## [EXTRACT TO READ]
=== Section Start ===

In this guide, we illustrate here two common downstream analysis workflows for ChIP-seq experiments, one is for comparing and combining peaks for single transcription factor (TF) with replicates, and the other is for comparing binding profiles from ChIP-seq experiments with multiple TFs.
This workflow shows how to convert BED/GFF files to GRanges, find overlapping peaks between two peak sets, and visualize the number of common and specific peaks with Venn diagram.
The input for ChIPpeakAnno1 is a list of called peaks identified from ChIP-seq experiments or any other experiments that yield a set of chromosome coordinates. Although peaks are represented as GRanges in ChIPpeakAnno, other common peak formats such as BED, GFF and MACS can be converted to GRanges easily using a conversion toGRanges
method. For detailed information on how to use this method, please type ?toGRanges
.
The following examples illustrate the usage of this method to convert BED and GFF file to GRanges, add metadata from orignal peaks to the overlap GRanges using function addMetadata
, and visualize the overlapping using function makeVennDiagram
.
library(ChIPpeakAnno)
bed <- system.file("extdata", "MACS_output.bed", package="ChIPpeakAnno")
gr1 <- toGRanges(bed, format="BED", header=FALSE)
## one can also try import from rtracklayer
gff <- system.file("extdata", "GFF_peaks.gff", package="ChIPpeakAnno")
gr2 <- toGRanges(gff, format="GFF", header=FALSE, skip=3)
## must keep the class exactly same as gr1$score, i.e., numeric.
gr2$score <- as.numeric(gr2$score)
ol <- findOverlapsOfPeaks(gr1, gr2)
## add metadata (mean of score) to the overlapping peaks
ol <- addMetadata(ol, colNames="score", FUN=mean)
ol$peaklist[["gr1///gr2"]][1:2]
## GRanges object with 2 ranges and 2 metadata columns:
## seqnames ranges strand | peakNames
## <Rle> <IRanges> <Rle> | <CharacterList>
## [1] chr1 713791-715578 * | gr1__MACS_peak_13,gr2__001,gr2__002
## [2] chr1 724851-727191 * | gr2__003,gr1__MACS_peak_14
## score
## <numeric>
## [1] 850.203
## [2] 29.170
## -------
## seqinfo: 1 sequence from an unspecified genome; no seqlengths
makeVennDiagram(ol, fill=c("#009E73", "#F0E442"), # circle fill color
col=c("#D55E00", "#0072B2"), #circle border color
cat.col=c("#D55E00", "#0072B2")) # label color, keep same as circle border color
## $p.value
## gr1 gr2 pval
## [1,] 1 1 0
##
## $vennCounts
## gr1 gr2 Counts count.gr1 count.gr2
## [1,] 0 0 0 0 0
## [2,] 0 1 61 0 61
## [3,] 1 0 62 62 0
## [4,] 1 1 166 168 169
## attr(,"class")

=== Section End ===

## [DATASET]
=== Section Start ===

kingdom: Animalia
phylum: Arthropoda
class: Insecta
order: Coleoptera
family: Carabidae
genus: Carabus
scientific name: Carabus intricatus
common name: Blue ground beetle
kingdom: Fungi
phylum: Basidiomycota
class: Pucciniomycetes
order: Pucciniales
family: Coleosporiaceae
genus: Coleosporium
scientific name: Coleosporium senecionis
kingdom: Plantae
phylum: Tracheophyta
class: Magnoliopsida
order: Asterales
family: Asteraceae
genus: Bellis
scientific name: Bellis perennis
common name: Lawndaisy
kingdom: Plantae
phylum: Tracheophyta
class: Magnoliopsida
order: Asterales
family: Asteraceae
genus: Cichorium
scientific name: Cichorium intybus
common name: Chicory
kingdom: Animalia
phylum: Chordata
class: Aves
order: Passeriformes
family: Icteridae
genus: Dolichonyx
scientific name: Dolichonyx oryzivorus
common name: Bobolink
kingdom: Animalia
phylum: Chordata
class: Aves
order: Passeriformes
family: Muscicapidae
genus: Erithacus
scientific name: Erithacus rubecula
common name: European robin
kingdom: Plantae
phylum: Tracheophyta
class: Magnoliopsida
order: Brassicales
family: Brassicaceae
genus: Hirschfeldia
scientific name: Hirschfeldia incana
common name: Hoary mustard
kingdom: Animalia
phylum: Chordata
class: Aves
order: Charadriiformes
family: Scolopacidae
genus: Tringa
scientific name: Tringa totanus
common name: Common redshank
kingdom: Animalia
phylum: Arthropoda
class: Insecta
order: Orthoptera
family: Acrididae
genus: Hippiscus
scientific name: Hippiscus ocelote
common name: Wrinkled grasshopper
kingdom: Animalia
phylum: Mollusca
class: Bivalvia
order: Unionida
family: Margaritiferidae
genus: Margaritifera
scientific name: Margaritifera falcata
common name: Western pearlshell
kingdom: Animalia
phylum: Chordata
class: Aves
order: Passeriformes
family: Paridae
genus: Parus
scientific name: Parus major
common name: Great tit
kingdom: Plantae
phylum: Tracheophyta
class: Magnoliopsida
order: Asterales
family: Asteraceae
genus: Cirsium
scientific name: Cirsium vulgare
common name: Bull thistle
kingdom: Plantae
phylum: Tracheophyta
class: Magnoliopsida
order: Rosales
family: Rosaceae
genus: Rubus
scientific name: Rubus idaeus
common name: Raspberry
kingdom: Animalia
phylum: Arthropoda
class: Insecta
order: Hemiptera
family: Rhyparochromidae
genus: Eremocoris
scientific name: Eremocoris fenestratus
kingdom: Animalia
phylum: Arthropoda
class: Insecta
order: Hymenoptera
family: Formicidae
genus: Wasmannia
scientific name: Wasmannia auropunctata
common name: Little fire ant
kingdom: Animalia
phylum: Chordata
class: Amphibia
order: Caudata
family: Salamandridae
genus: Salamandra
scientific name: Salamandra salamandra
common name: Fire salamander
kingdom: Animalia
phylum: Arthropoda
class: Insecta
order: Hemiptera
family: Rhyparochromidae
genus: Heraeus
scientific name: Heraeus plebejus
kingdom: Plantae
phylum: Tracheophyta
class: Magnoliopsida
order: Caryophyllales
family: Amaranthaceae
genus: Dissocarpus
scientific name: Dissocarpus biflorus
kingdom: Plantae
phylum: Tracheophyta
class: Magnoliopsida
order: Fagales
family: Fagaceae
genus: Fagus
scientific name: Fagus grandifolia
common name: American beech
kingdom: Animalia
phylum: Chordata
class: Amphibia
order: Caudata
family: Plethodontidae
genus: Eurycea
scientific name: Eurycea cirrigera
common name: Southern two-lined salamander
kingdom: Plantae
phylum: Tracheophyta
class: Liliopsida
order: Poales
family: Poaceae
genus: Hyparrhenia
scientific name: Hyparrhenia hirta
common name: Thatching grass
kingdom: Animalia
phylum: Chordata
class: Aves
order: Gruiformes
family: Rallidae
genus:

=== Section End ===

## [TASK INSTRUCTIONS]
(A) Decide whether each statement agrees with the ChIPpeakAnno guide. Answer yes or no for each, and quote the words of the guide that decide it. (i) The GFF file is read with its first three lines skipped. (ii) The score column of gr2 is converted to character to match gr1. (iii) The overlapping peaks are given the median of the score as metadata.
(B) Extend the ChIPpeakAnno guide, picking up right after its final line.

## [RESPONSES TO THE TASKS]
(A)
(i) Yes: "skip=3".
(ii) No: "must keep the class exactly same as gr1$score, i.e., numeric."
(iii) No: "add metadata (mean of score) to the overlapping peaks".

(B)
## [1] "VennCounts"
Annotation data should be an object of GRanges. Same as import peaks, we use the method toGRanges
, which can return an object of GRanges, to represent the annotation data. An annotation data be constructed from not only BED, GFF or user defined readable text files, but also EnsDb or TxDb object, by calling the toGRanges
method. Please type ?toGRanges
for more information.
Note that the version of the annotation data must match with the genome used for mapping because the coordinates may differ for different genome releases. For example, if you are using Mus_musculus.v103 for mapping, you’d best also use EnsDb.Mmusculus.v103 for annotation. For more information about how to prepare the annotation data, please refer ?getAnnotation.
library(EnsDb.Hsapiens.v75) ##(hg19)
## create annotation file from EnsDb or TxDb
annoData <- toGRanges(EnsDb.Hsapiens.v75, feature="gene")
annoData[1:2]
## GRanges object with 2 ranges and 1 metadata column:
## seqnames ranges strand | gene_name
## <Rle> <IRanges> <Rle> | <character>
## ENSG00000223972 chr1 11869-14412 + | DDX11L1
## ENSG00000227232 chr1 14363-29806 - | WASH7P
## -------
## seqinfo: 273 sequences (1 circular) from 2 genomes (hg19, GRCh37)
After finding the overlapping peaks, the distribution of the distance of overlapped peaks to the nearest feature such as the transcription start sites (TSS) can be plotted by binOverFeature
function. The sample code here plots the distribution of peaks around the TSS.
overlaps <- ol$peaklist[["gr1///gr2"]]
binOverFeature(overlaps, annotationData=annoData,
radius=5000, nbins=20, FUN=length, errFun=0,
xlab="distance from TSS (bp)", ylab="count",
main="Distribution of aggregated peak numbers around TSS")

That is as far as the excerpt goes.